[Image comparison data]
== == ==

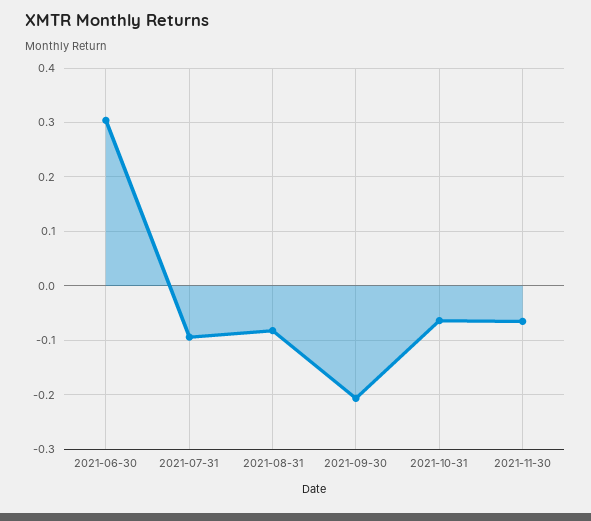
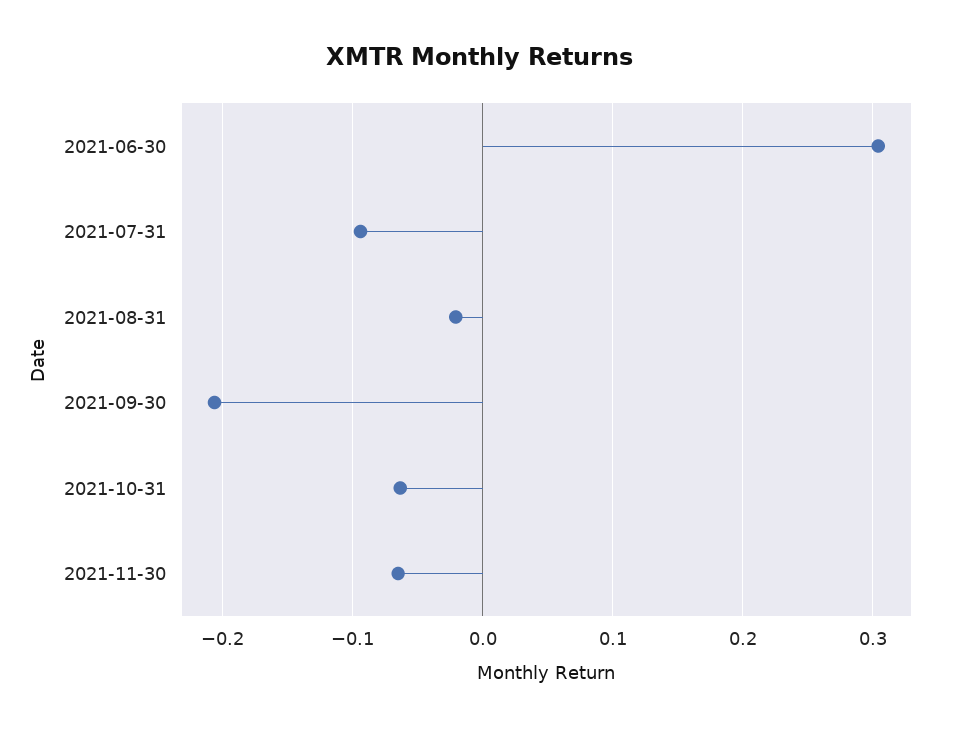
  {
    "2021-06-30": 0.3,
    "2021-07-31": -0.09,
-   "2021-08-31": -0.08,
+   "2021-08-31": -0.02,
    "2021-09-30": -0.21,
    "2021-10-31": -0.06,
    "2021-11-30": -0.07
  }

== == ==

### Exercise
Please repeat every record above exactly, leaving the pictures out.

### Task response
  {
    "2021-06-30": 0.3,
    "2021-07-31": -0.09,
-   "2021-08-31": -0.08,
+   "2021-08-31": -0.02,
    "2021-09-30": -0.21,
    "2021-10-31": -0.06,
    "2021-11-30": -0.07
  }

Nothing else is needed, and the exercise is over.